## Your instructions:
Only the pictures are to be omitted; everything else in the listing must be reproduced exactly.

## Dataset excerpt:
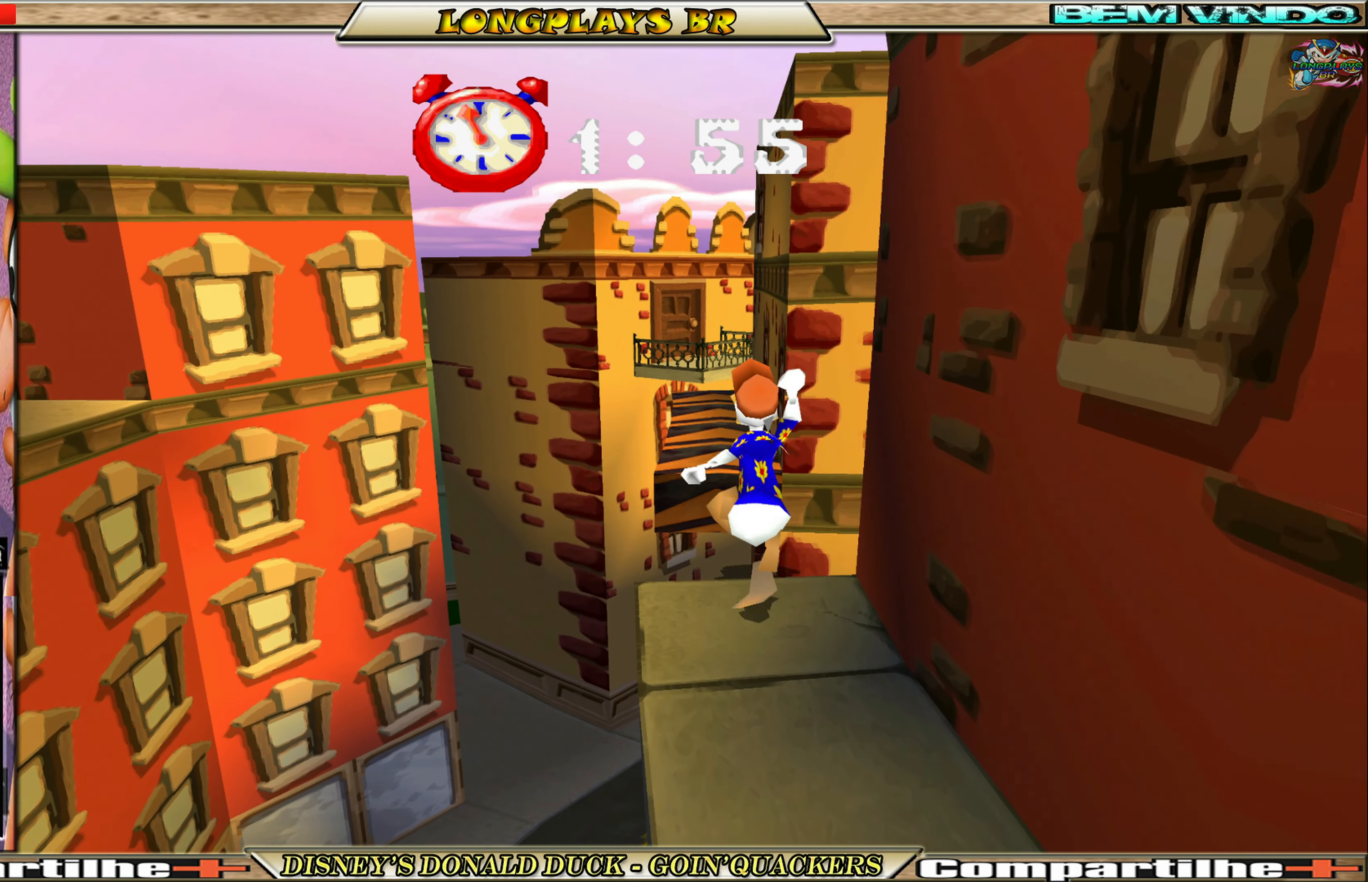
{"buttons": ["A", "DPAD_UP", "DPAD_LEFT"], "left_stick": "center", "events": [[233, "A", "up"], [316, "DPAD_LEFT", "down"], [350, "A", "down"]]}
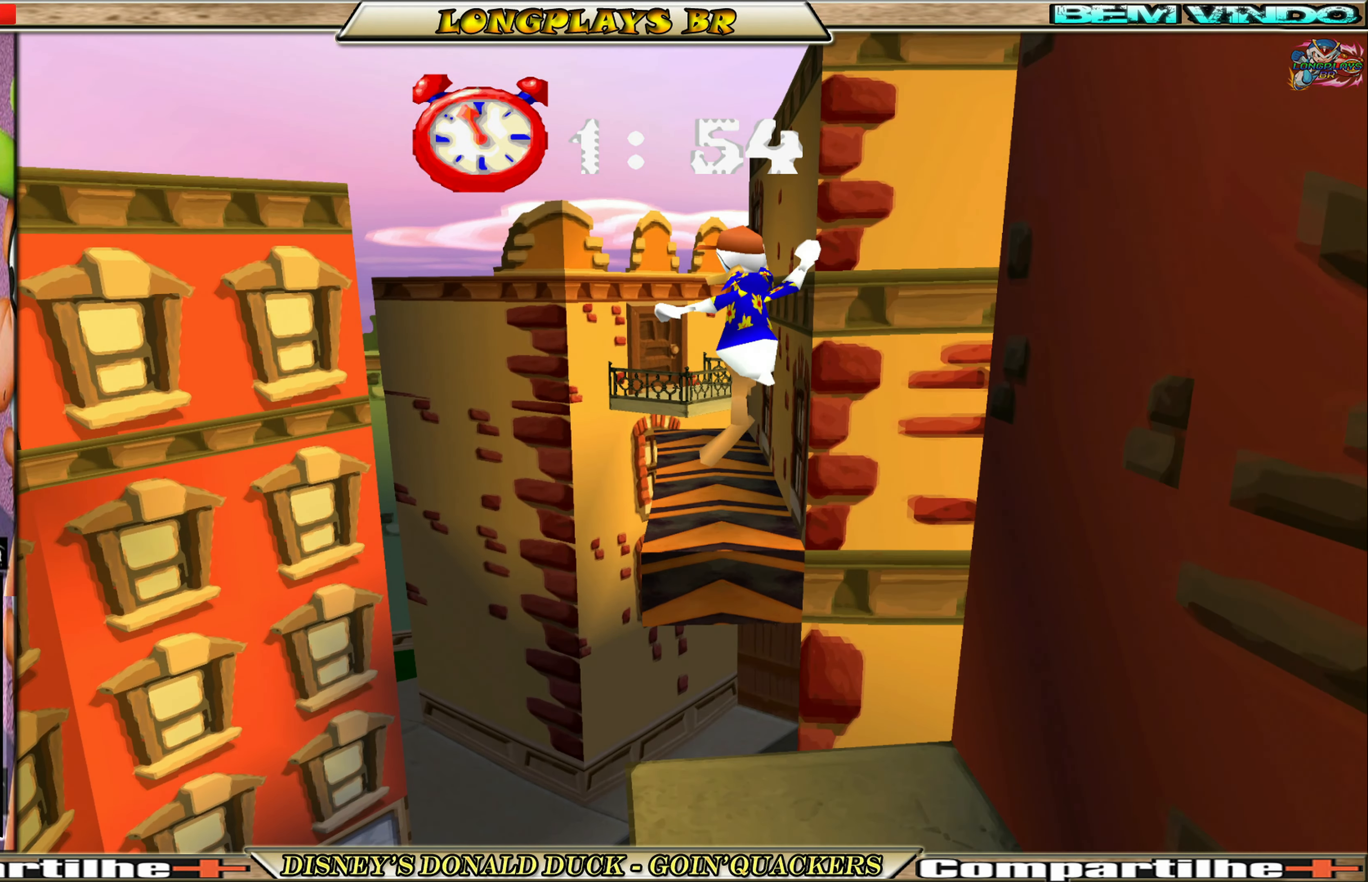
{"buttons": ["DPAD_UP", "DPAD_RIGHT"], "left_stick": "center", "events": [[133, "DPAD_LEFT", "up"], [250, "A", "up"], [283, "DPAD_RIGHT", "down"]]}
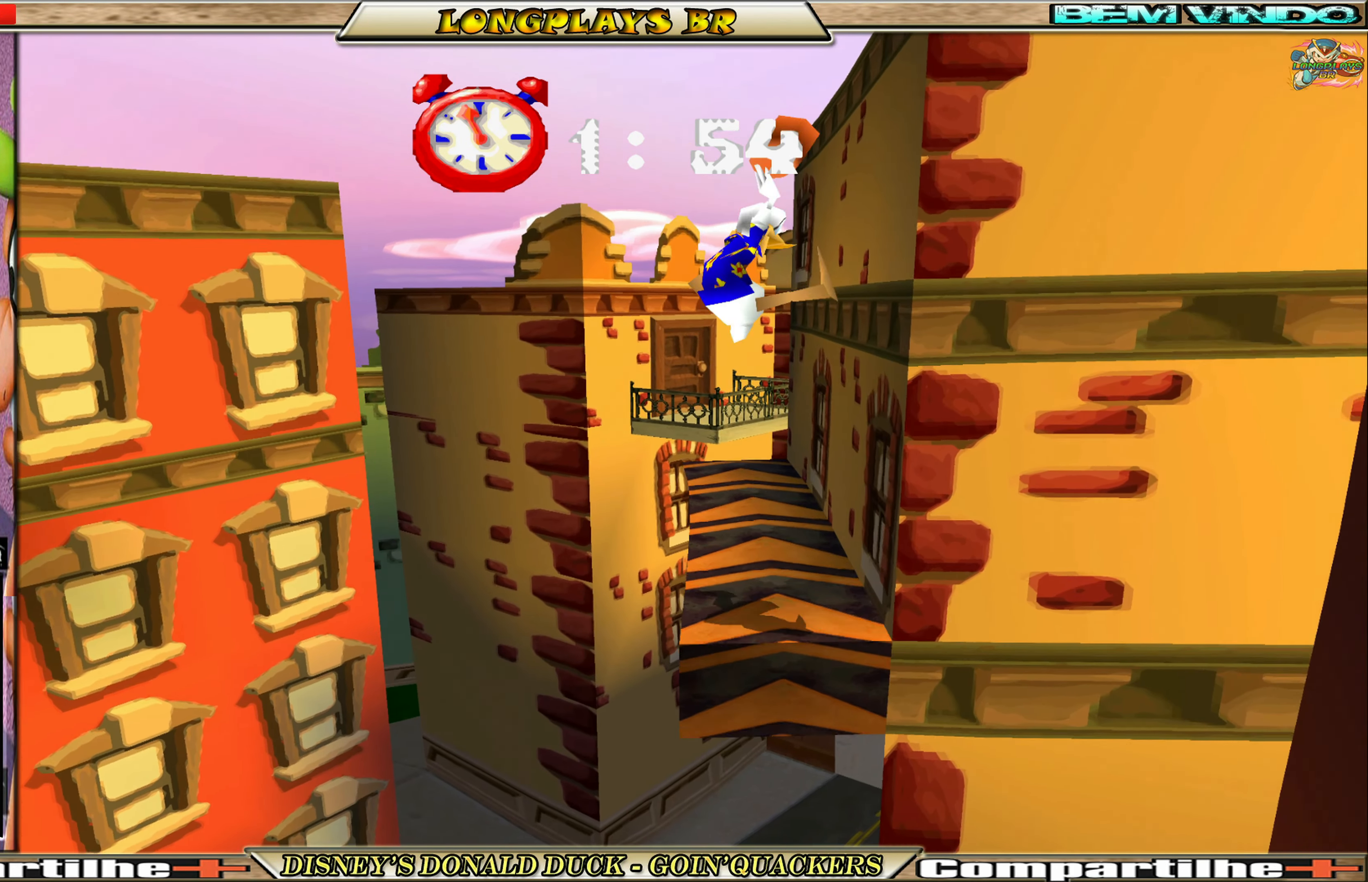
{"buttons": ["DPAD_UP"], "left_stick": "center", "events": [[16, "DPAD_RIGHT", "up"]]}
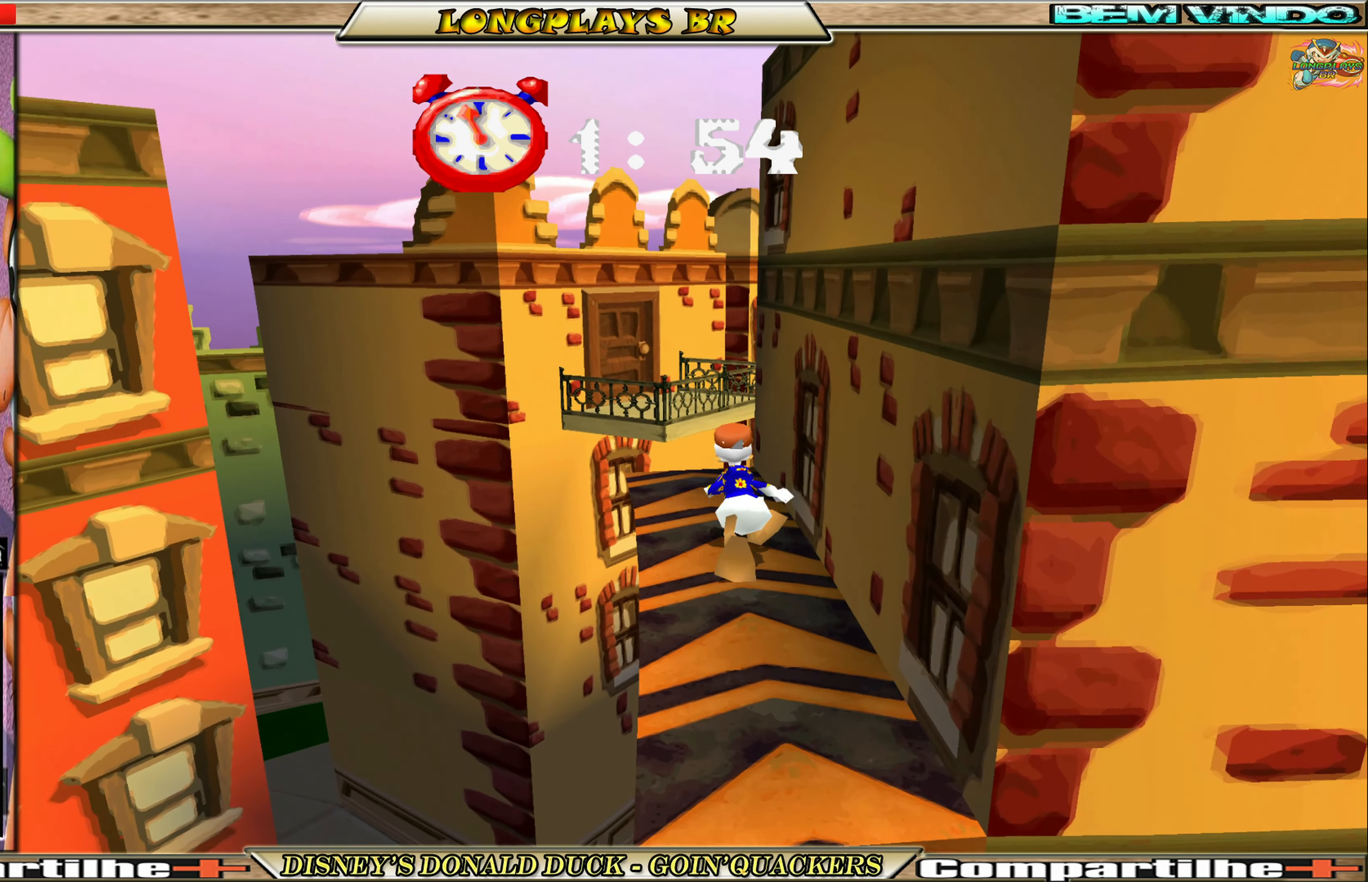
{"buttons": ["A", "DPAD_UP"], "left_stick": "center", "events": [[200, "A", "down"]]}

## Reply to the exercise:
{"buttons": ["A", "DPAD_UP", "DPAD_LEFT"], "left_stick": "center", "events": [[233, "A", "up"], [316, "DPAD_LEFT", "down"], [350, "A", "down"]]}
{"buttons": ["DPAD_UP", "DPAD_RIGHT"], "left_stick": "center", "events": [[133, "DPAD_LEFT", "up"], [250, "A", "up"], [283, "DPAD_RIGHT", "down"]]}
{"buttons": ["DPAD_UP"], "left_stick": "center", "events": [[16, "DPAD_RIGHT", "up"]]}
{"buttons": ["A", "DPAD_UP"], "left_stick": "center", "events": [[200, "A", "down"]]}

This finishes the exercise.